There’s a line from C. S. Lewis that doesn’t leave you much room to hide:
“Christianity, if false, is of no importance, and if true, is of infinite importance. The only thing it cannot be is of moderate importance.”
Here’s the problem: Most people don’t reject Jesus. They just reduce Him.
We Don’t Deny Jesus. We Shelf Him
Nobody wakes up and says, “I’m going to walk away from Jesus today.”
Instead, we slowly rearrange things.
We give Him a place… just not the place.
He gets:
- an hour on Sunday
- a quick prayer when things feel shaky
- a passing thought when life gets heavy
But when it comes to real life? We’re still in charge.
We make the calls.
We set the direction.
We control the outcomes.
Jesus is included…
but He’s not leading.
That’s what “moderate importance” actually looks like.
And unfortunately, it’s way more common than we want to admit.
The Tension We Try to Avoid
Here’s what we don’t like. If Jesus is who He says He is, then He doesn’t fit into your life. He takes it over.
That’s the part we resist.
Because we want Jesus to help our life work better not redefine it completely.
We want peace… without surrender.
Purpose… without disruption.
Grace… without change.
But that version of Jesus doesn’t exist.
You don’t need more information about Jesus.
You’ve got enough.
You’ve heard it.
You’ve read it.
You’ve sat in rooms where it’s been explained.
That’s not the issue. The issue is what you’ve done with it. Because at some point, more input isn’t growth. It’s avoidance.

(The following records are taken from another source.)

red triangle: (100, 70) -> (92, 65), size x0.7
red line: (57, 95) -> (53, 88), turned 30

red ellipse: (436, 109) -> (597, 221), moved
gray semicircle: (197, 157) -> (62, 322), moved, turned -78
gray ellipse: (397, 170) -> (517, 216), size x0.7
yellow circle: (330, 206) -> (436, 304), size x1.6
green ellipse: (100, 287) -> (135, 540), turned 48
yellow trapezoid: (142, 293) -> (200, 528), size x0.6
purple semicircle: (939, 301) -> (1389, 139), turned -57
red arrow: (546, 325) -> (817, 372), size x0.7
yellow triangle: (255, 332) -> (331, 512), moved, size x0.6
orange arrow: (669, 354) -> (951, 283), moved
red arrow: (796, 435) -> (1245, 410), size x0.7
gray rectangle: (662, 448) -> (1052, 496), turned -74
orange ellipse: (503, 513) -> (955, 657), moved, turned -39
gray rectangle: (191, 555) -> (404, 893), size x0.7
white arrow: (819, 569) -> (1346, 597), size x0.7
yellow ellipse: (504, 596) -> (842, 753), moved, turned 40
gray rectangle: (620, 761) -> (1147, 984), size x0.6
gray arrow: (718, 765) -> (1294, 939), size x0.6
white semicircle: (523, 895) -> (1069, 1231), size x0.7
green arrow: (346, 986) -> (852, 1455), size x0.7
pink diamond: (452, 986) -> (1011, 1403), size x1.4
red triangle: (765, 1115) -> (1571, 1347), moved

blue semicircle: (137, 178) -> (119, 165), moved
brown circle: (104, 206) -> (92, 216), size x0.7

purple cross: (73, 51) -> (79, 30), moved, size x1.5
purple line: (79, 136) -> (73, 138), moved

You Already Know Where This Hits
You don’t need a list from me. You already know the places in your life Jesus has been kept at a distance.
It’s that area where you say:
- “I’ll figure this out”
- “I know what’s best here”
- “This isn’t a big deal”
It’s your:
- money
- habits
- relationships
- private thoughts
- hidden struggles
It’s the places where you want Jesus to be present but not in control. That’s the place we call the shelf.
The Real Issue Isn’t Doubt
We like to make this about questions.
“I’m just not sure…”
“I’m still figuring things out…”
“I need more clarity…”
Sometimes that’s real. But a lot of the time? It’s cover. Because the deeper issue isn’t “Is Jesus real?” It’s:
“Do I actually want Him to lead?”
That’s a much harder question. Because if the answer is yes then things have to change.
Control Is the Real Competition
Let’s just call it what it is. The biggest competitor for Jesus in your life isn’t atheism.
It’s control.
We want to run things the way we want them run. We don’t feel like we’re in control at work or at home or on the ball field so we’ll control the things we think we can control.
We want to decide what matters.
We want to define what’s right.
We want to protect what’s ours.
And Jesus steps into that and says:
“That’s not how this works friend.”
Not harshly.
But clearly.
You don’t get partial authority with Jesus.
At some point, everyone runs into the same moment: You either keep Jesus in a manageable space, or you let Him take over the parts you’ve been protecting.
There isn’t a middle ground that actually works. You can pretend there is for a while. A long while, even.
But eventually it shows up:
- in your anxiety
- in your relationships
- in your restlessness
- in that constant feeling that something’s off
Because you weren’t designed to be your own authority.
So What Do You Do With This?
This isn’t about “trying harder.”
Not about “being better.”
That’s not the move that works here. The move is honesty. Brutal, uncomfortable honesty. Where has Jesus been moderately important? Where have you kept control? Where have you said, “You can have this but not that”?
This is a great place to start. Because following Jesus doesn’t begin with perfection. It begins with surrender.
Off the Shelf
If Christianity is false, then none of this matters. Walk away. Do something else.
But if it’s true. If Jesus really is who He says He is, then He doesn’t belong on a shelf.
He belongs at the center.
Not part of your life.
All of it.
Not occasionally.
Constantly.
Not when it’s easy.
Even when it costs you.
No moderate importance.
He’s either everything. Or He’s nothing. He won’t ever be just something.